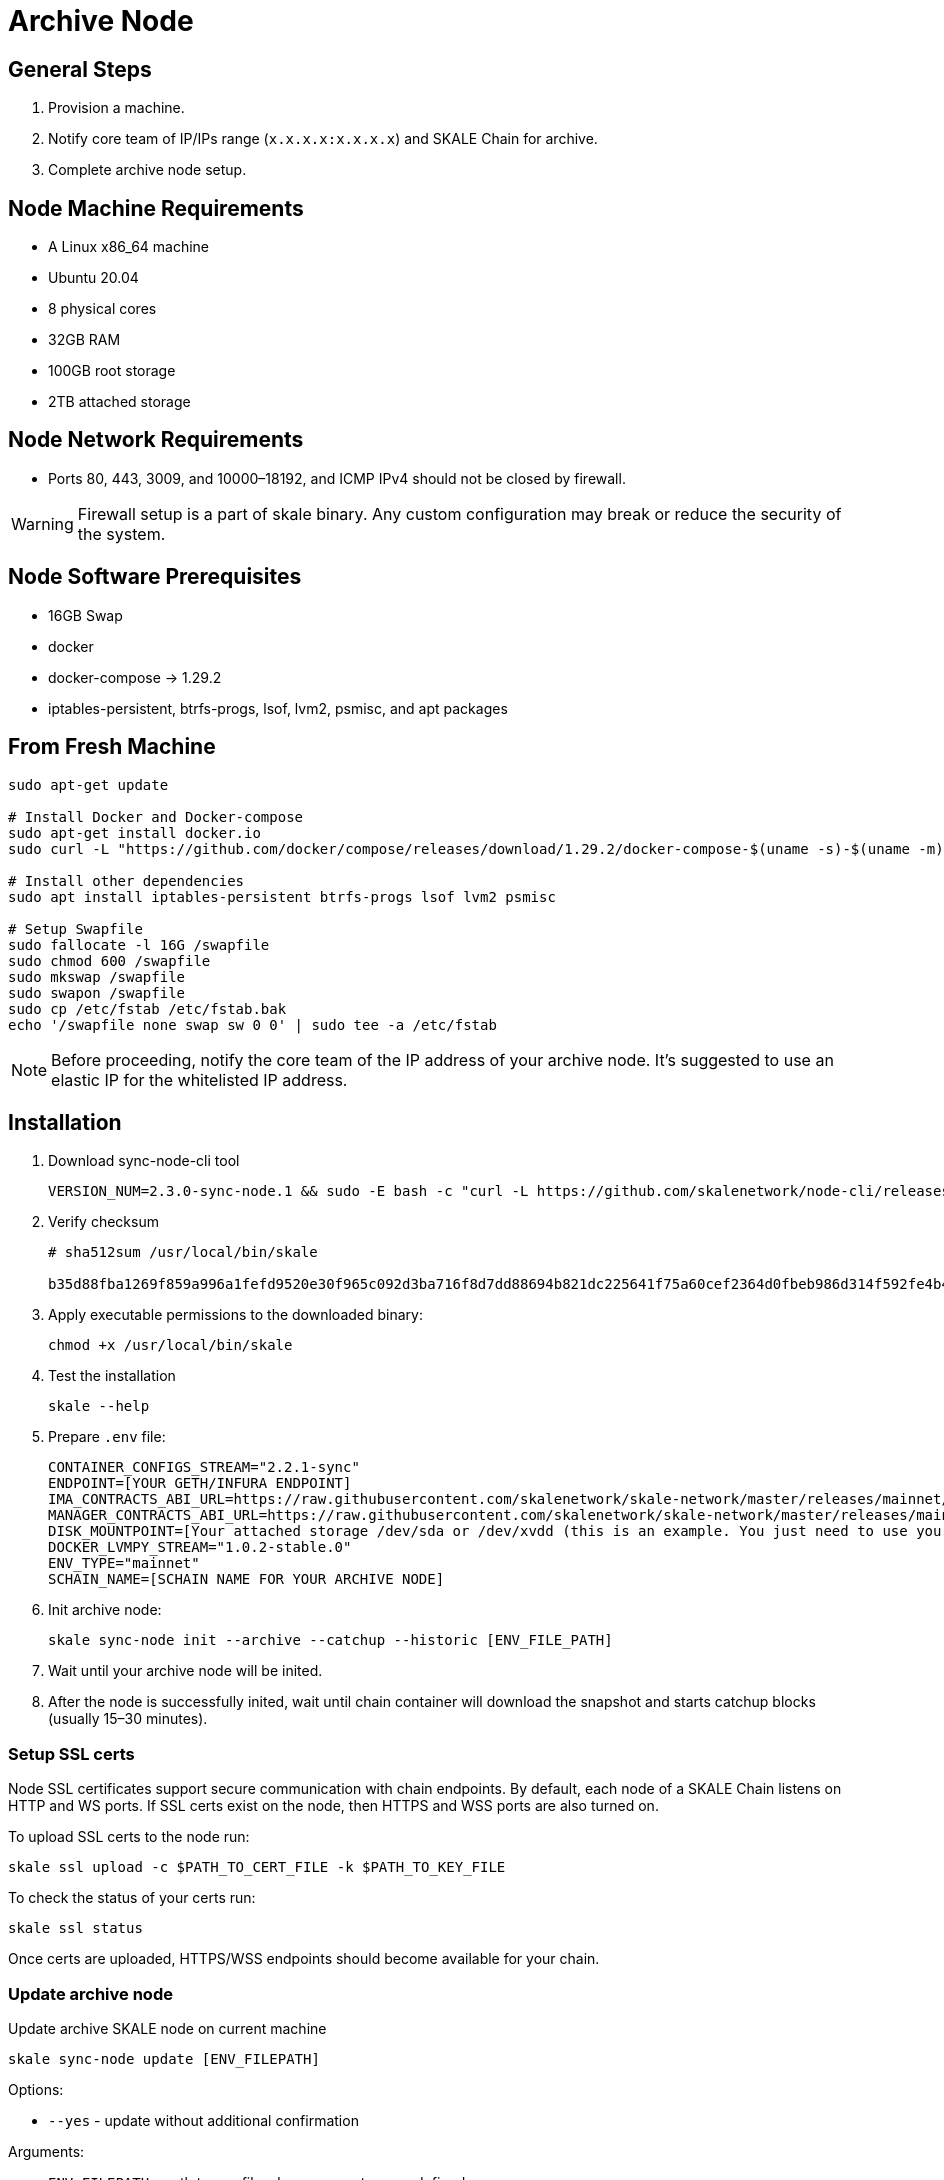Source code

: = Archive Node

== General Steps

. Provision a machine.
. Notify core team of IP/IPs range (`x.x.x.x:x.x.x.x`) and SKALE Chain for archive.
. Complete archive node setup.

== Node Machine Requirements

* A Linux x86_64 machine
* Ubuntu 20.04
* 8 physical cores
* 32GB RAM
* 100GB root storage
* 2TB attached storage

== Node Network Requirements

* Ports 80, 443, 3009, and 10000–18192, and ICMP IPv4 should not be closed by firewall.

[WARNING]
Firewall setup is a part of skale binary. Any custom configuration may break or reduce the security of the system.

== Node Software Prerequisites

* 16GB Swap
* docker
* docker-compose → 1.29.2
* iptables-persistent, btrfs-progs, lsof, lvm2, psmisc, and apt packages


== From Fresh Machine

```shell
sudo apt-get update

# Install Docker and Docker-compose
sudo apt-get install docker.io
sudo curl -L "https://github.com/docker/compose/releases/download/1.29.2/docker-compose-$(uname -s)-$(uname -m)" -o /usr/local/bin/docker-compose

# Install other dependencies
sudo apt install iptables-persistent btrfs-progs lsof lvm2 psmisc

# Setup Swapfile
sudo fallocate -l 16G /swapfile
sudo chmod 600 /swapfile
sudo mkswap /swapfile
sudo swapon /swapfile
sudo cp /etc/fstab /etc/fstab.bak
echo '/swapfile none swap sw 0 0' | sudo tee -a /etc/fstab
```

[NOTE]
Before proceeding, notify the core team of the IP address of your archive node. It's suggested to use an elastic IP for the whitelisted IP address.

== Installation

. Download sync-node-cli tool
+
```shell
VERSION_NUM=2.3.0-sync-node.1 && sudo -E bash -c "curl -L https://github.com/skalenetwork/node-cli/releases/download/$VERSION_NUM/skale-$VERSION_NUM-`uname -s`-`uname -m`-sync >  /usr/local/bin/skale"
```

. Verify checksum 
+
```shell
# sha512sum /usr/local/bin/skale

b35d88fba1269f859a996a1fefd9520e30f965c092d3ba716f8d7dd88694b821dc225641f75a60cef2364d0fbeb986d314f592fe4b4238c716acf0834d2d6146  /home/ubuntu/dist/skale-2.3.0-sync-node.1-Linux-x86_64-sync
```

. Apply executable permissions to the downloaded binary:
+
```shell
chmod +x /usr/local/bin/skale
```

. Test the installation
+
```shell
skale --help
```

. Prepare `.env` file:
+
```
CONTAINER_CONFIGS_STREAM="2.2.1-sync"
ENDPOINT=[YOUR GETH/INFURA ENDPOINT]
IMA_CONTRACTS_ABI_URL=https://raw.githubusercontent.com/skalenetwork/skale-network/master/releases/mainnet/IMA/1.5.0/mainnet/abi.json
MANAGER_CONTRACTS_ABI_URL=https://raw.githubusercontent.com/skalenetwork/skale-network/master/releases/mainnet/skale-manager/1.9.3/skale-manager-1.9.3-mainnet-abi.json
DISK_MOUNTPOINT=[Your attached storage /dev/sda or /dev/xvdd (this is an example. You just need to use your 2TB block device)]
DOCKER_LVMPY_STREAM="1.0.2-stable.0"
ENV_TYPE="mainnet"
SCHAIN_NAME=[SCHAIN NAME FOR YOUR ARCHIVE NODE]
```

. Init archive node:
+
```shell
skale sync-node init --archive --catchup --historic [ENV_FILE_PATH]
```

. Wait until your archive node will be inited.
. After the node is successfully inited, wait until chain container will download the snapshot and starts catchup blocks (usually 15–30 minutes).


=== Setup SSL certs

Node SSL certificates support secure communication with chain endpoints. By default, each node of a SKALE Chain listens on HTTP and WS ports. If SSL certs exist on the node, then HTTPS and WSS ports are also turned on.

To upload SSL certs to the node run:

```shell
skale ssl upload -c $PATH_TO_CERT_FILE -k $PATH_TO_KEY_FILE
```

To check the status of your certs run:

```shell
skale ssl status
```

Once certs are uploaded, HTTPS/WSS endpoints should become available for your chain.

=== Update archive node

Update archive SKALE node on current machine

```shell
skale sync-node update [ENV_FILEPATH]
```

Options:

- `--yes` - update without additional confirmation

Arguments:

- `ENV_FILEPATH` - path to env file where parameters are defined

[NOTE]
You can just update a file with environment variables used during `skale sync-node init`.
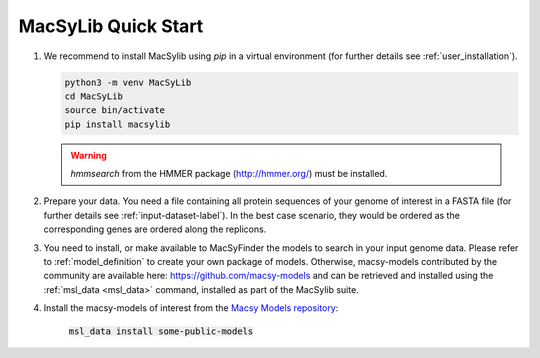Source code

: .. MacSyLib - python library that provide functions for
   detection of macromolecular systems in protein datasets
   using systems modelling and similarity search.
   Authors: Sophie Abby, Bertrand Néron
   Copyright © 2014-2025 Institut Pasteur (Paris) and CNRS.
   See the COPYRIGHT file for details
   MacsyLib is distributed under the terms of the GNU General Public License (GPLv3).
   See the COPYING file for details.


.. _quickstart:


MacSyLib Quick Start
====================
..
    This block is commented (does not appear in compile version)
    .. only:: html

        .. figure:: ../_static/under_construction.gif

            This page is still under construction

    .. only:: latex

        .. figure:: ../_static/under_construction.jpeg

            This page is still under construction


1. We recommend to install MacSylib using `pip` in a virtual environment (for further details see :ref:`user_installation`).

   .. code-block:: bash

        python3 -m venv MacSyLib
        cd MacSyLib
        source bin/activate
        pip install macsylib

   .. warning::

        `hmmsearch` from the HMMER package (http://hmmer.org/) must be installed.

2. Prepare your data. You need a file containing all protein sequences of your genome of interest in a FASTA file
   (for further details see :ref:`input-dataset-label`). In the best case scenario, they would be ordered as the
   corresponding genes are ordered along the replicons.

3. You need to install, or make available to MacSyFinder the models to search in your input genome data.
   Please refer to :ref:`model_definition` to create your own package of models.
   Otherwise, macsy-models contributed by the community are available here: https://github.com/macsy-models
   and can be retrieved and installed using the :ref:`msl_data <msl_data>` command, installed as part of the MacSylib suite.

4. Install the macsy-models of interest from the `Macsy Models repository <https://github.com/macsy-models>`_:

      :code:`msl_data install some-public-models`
—————
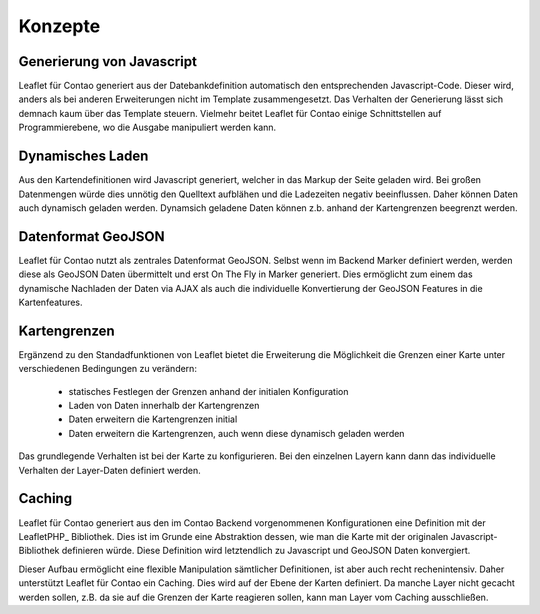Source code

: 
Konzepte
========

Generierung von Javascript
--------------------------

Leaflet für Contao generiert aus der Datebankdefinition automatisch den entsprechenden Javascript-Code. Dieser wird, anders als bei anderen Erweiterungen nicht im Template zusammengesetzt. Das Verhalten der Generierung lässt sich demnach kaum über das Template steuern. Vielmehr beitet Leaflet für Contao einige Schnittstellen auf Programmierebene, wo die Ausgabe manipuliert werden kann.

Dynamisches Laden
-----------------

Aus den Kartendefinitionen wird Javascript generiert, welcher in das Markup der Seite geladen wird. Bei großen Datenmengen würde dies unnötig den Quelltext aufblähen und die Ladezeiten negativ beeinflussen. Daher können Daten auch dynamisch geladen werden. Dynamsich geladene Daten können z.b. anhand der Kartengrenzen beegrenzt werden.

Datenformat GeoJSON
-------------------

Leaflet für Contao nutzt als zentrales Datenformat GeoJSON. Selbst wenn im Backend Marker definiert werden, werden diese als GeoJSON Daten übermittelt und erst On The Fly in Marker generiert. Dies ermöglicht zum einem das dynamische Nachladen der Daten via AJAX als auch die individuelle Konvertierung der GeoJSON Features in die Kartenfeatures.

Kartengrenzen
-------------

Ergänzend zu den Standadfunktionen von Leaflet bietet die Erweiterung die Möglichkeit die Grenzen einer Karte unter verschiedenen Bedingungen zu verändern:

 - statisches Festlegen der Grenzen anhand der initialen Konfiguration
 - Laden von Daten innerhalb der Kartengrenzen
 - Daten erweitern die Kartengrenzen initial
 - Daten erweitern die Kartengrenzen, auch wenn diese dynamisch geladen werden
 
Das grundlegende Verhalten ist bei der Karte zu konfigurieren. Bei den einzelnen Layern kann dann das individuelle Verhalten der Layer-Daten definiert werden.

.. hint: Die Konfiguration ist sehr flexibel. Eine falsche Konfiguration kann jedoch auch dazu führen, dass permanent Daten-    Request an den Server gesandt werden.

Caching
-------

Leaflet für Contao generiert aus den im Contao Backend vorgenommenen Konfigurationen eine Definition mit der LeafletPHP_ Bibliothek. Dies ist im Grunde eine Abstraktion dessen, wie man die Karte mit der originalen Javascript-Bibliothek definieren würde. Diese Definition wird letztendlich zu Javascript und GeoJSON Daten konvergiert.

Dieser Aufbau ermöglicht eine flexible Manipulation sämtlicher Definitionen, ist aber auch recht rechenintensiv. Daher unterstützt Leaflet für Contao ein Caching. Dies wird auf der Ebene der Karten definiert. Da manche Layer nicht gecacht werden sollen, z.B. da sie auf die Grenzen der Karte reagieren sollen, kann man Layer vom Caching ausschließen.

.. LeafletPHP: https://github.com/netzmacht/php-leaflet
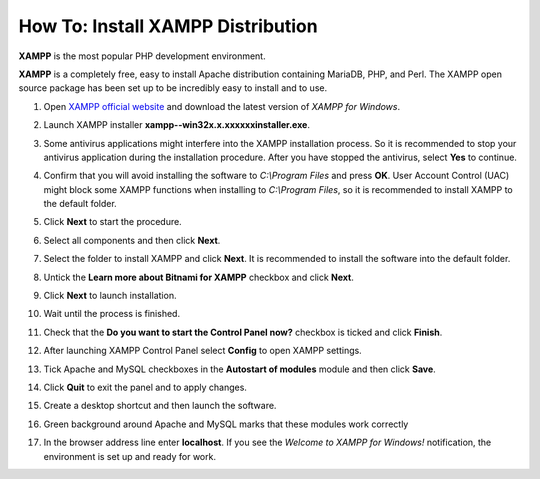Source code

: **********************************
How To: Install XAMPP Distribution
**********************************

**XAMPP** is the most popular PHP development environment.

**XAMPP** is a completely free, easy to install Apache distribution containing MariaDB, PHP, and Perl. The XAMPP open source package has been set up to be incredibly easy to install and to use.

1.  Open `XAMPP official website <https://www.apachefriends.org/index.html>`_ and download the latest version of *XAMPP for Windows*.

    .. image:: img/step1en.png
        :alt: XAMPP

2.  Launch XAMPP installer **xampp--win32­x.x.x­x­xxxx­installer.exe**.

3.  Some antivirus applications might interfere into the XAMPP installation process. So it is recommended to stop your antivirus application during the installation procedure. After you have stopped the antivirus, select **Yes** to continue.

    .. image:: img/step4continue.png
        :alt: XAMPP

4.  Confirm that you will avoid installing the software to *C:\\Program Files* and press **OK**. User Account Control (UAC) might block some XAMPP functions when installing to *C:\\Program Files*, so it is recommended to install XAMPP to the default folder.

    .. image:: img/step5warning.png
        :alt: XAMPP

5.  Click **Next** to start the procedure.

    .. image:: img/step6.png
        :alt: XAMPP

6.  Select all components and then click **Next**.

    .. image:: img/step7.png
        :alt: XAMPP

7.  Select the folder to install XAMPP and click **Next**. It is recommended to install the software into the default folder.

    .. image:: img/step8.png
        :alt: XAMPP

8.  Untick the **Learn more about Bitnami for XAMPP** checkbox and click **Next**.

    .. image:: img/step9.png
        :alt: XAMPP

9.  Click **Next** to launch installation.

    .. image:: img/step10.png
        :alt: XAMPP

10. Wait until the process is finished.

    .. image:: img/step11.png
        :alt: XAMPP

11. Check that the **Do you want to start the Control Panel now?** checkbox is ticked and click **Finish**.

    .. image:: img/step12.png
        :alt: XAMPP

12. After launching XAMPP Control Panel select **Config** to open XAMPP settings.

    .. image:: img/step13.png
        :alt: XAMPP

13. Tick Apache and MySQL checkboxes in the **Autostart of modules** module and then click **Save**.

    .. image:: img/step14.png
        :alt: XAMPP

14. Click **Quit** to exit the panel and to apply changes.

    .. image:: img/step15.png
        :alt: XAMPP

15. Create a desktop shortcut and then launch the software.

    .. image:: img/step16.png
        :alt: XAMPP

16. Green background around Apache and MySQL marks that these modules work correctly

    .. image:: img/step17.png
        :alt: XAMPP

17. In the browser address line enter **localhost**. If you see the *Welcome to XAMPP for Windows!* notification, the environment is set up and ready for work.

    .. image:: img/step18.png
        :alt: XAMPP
—————
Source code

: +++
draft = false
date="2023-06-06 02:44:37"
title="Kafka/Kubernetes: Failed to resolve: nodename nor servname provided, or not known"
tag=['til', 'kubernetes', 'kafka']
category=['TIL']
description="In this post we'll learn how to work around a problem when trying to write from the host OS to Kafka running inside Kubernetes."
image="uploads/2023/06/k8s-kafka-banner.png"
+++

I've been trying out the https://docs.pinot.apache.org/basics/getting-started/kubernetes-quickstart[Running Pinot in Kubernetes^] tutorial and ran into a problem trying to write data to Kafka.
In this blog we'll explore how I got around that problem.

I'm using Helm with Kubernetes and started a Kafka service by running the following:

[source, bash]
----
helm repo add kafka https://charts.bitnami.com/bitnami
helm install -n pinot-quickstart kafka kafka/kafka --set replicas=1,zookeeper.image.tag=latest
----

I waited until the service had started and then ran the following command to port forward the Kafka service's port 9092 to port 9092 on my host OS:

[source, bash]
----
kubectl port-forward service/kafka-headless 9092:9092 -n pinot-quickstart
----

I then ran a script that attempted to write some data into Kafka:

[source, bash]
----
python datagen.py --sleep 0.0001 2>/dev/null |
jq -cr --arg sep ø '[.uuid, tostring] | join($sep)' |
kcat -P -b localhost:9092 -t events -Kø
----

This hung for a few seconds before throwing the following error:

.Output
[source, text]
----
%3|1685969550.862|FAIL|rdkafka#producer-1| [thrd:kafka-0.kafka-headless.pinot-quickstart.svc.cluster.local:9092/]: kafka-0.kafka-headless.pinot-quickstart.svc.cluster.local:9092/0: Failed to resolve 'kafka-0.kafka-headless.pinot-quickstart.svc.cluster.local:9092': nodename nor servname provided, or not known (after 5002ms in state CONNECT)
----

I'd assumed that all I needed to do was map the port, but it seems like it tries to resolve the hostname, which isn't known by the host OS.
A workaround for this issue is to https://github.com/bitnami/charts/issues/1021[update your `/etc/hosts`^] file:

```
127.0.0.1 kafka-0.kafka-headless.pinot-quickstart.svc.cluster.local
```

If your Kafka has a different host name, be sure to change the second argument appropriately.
—————
**What is being asked:**
Please give back, exactly as it stands above, the stretch from the line with "A workaround for" through the line with "If your Kafka", and no line outside it.

**Expected output:**
A workaround for this issue is to https://github.com/bitnami/charts/issues/1021[update your `/etc/hosts`^] file:

```
127.0.0.1 kafka-0.kafka-headless.pinot-quickstart.svc.cluster.local
```

If your Kafka has a different host name, be sure to change the second argument appropriately.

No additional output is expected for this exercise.